Task statement »
The answer is to be the full listing, unchanged in every line.

Data segment »
********************
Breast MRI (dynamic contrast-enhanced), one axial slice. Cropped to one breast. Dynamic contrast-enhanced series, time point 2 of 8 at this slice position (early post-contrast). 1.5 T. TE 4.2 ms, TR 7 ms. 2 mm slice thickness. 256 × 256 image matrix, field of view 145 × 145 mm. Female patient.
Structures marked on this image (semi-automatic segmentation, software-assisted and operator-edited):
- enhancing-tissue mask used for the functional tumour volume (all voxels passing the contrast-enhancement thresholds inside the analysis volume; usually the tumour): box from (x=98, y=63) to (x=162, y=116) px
********************
Answer for the task »
Breast MRI (dynamic contrast-enhanced), one axial slice. Cropped to one breast. Dynamic contrast-enhanced series, time point 2 of 8 at this slice position (early post-contrast). 1.5 T. TE 4.2 ms, TR 7 ms. 2 mm slice thickness. 256 × 256 image matrix, field of view 145 × 145 mm. Female patient.
Structures marked on this image (semi-automatic segmentation, software-assisted and operator-edited):
- enhancing-tissue mask used for the functional tumour volume (all voxels passing the contrast-enhancement thresholds inside the analysis volume; usually the tumour): box from (x=98, y=63) to (x=162, y=116) px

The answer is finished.